Figure 39-3 Gram-negative bacterial pneumonia. A 25-year-old man with T-cell large granular lymphocytic leukemia presents with neutrophenic fever. Contrast-enhanced chest CT scan shows left upper lobe consolidation (C), peribronchovascular nodular opacities (arrows), and tree-in-bud nodules (arrowhead). Cultures from bronchoscopy that was performed on the day of the CT scan grew Enterococcus and Serratia marcescens.

Viral Pneumonia

DNA viruses such as herpes simplex, varicella, and cytomegalovirus (CMV) have long been recognized as causing severe respiratory infections in patients with hematologic malignancies.¹⁷ These patients are also exposed to community seasonal respiratory viruses such as adenovirus or influenza A, which can be life-threatening in such immunocompromised patients.¹⁸ Radiographically, one cannot differentiate one viral infection from another. They tend to be symmetrically distributed in the lung, usually with lower lobe predominance and a combination of GGOs or consolidative airspace disease (Figure 39-4) in addition to small centrilobular nodules and consolidative opacities.¹⁸^–²² Mortality rate can be high and early diagnosis is essential because early treatment improves survival. Of this group, airspace disease is the most common finding, seen in 90% of patients with CT-documented pneumonia.^18,^21,²² The early changes of lower lobe–predominant peribronchial thickening and peribronchial GGOs or tree-in-bud opacities are more readily appreciated on a lateral plain film or, with greater sensitivity, by chest CT, although early bacterial pneumonia may have a similar appearance.

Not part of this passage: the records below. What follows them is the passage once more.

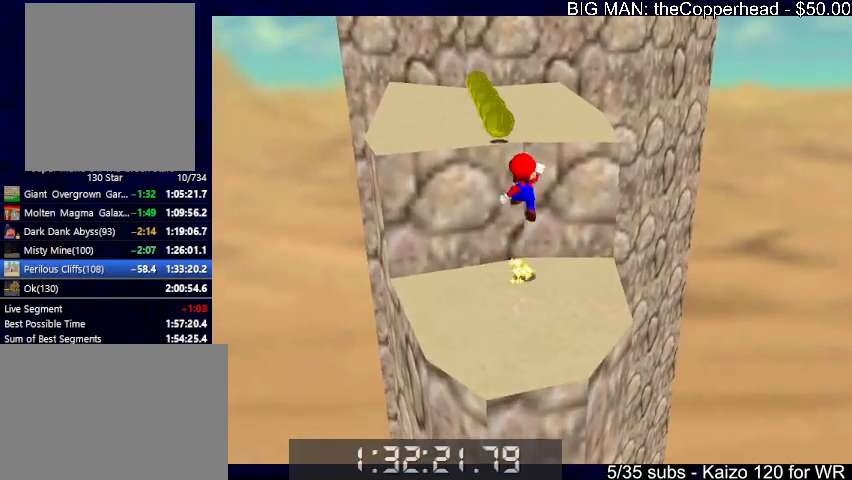
{"keys": ["left"], "events": [[166, "up", "up"], [166, "x", "up"], [166, "z", "up"], [266, "up", "down"], [333, "c", "down"], [333, "x", "down"], [366, "left", "down"], [400, "c", "up"], [400, "up", "up"], [400, "x", "up"]]}
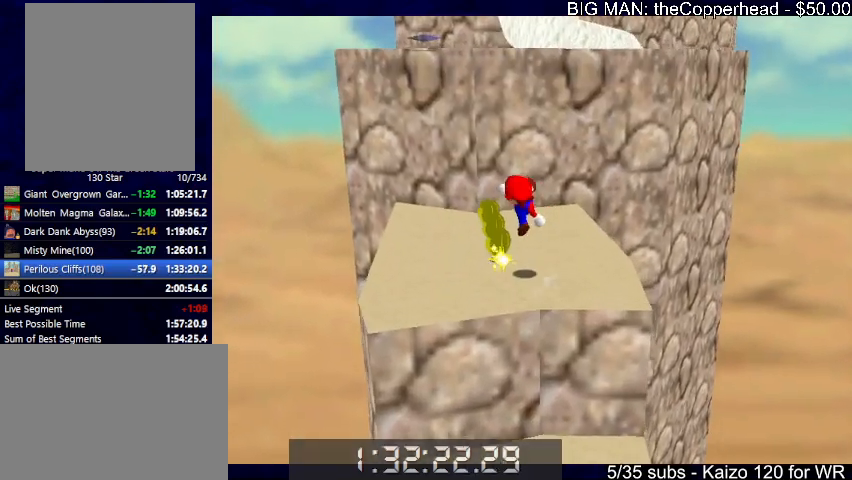
{"keys": ["up"], "events": [[200, "left", "up"], [233, "x", "down"], [300, "up", "down"], [300, "x", "up"]]}
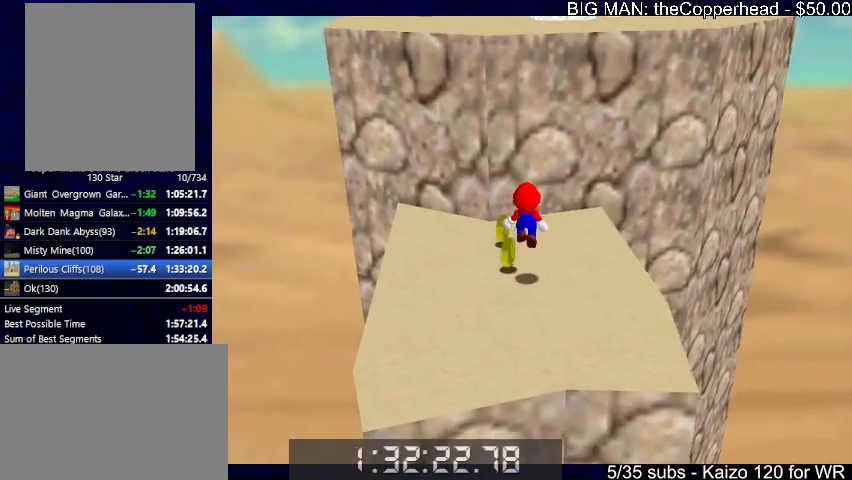
{"keys": ["right", "x"], "events": [[266, "x", "down"], [300, "right", "down"], [333, "up", "up"]]}
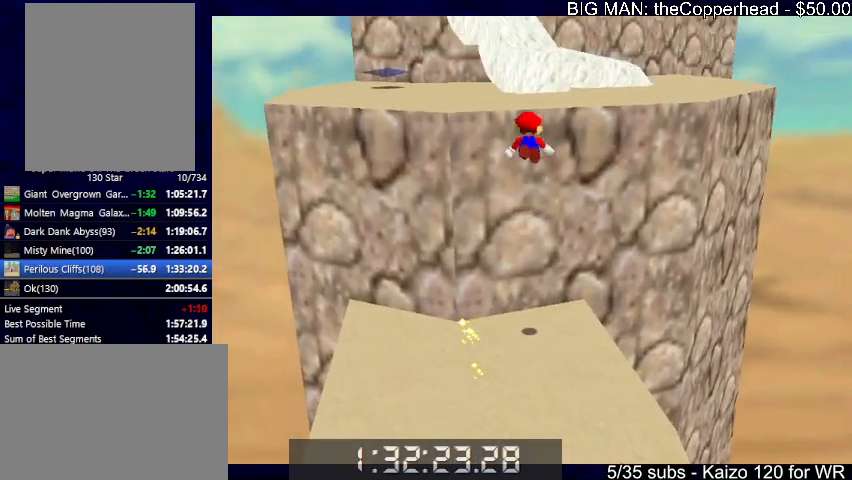
{"keys": ["right", "up"], "events": [[166, "up", "down"], [233, "x", "up"], [266, "right", "up"], [366, "c", "down"], [400, "right", "down"], [466, "c", "up"]]}
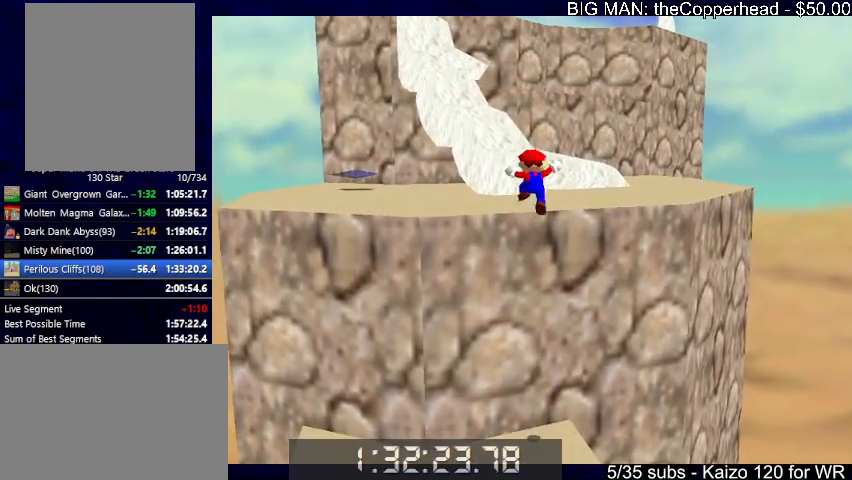
{"keys": [], "events": [[33, "x", "down"], [100, "c", "down"], [133, "right", "up"], [133, "x", "up"], [200, "c", "up"], [200, "up", "up"]]}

Figure 39-4 Viral pneumonia. A 19-year-old woman with acute lymphocytic leukemia, treated with hyper-cyclophosphamide, vincristine, doxorubicin, and dexamethasone (CVAD) for relapse, who presented with an abnormal chest radiograph, fever, shortness of breath, and hypoxemia. She had high cytomegalovirus (CMV) antigenemia. Contrast-enhanced chest CT scan shows diffuse airspace disease with lower lobe consolidation, whereas the rest of the lung shows diffuse ground-glass opacities.

Fungal Pneumonia

Opportunistic invasive fungal pneumonias are associated with high morbidity and mortality rates ²³^–²⁵ and are typically found in patients with prolonged, severe immunocompromise, as can be seen with hematologic malignancies and SCT recipients, but is rarely encountered in patients with solid malignancies. Although invasive pulmonary aspergillosis (IPA) and Candida are the most common, other angioinvasive molds, such as Fusarium and Zygomycetes species are increasingly encountered in these severely immunocompromised hosts. Because early institution of high-dose antifungal therapy is associated with improved outcomes,^10,²⁶ early recognition of invasive fungal disease is important. However, cultures of respiratory secretions are neither sensitive nor specific, and lavage and invasive procedures often cannot be done in these patients because of coagulation abnormalities and thrombocytopenia.^27,²⁸ Thus, diagnosis of invasive pulmonary fungal disease relies heavily on imaging.²⁹ CT is often used in an attempt to identify fungal pneumonia in a timely fashion because some of these typical imaging findings cannot be detected by chest radiographs.

The “halo sign,” a nodule surrounded by GGOs, is seen in 92% of patients with IPA at presentation.¹⁰ The presence of large nodules (>1 cm) and visualization of the halo sign are most suggestive of fungal infection.¹⁶ There have been attempts to differentiate pulmonary zygomycosis (PZ) from IPA because this distinction has important therapeutic implications: specifically, voriconazole, the preferred drug in the treatment of IPA,³⁰ has no activity in zygomycosis.² The presence of the “reversed halo sign” (Figure 39-5), a focal round area of ground-glass attenuation surrounded by a ring of consolidation, or the presence of multiple nodules (>10) is more commonly seen with PZ than with other invasive fungi.^31,³² Although these CT findings of the reversed halo sign and halo sign are not pathognomonic for fungal infections and can be seen, for example, with cryptogenic organizing pneumonia, infarction, or malignancy, when observed on imaging of a febrile, severely immunocompromised patient, these should be considered invasive fungal pneumonia until proved otherwise.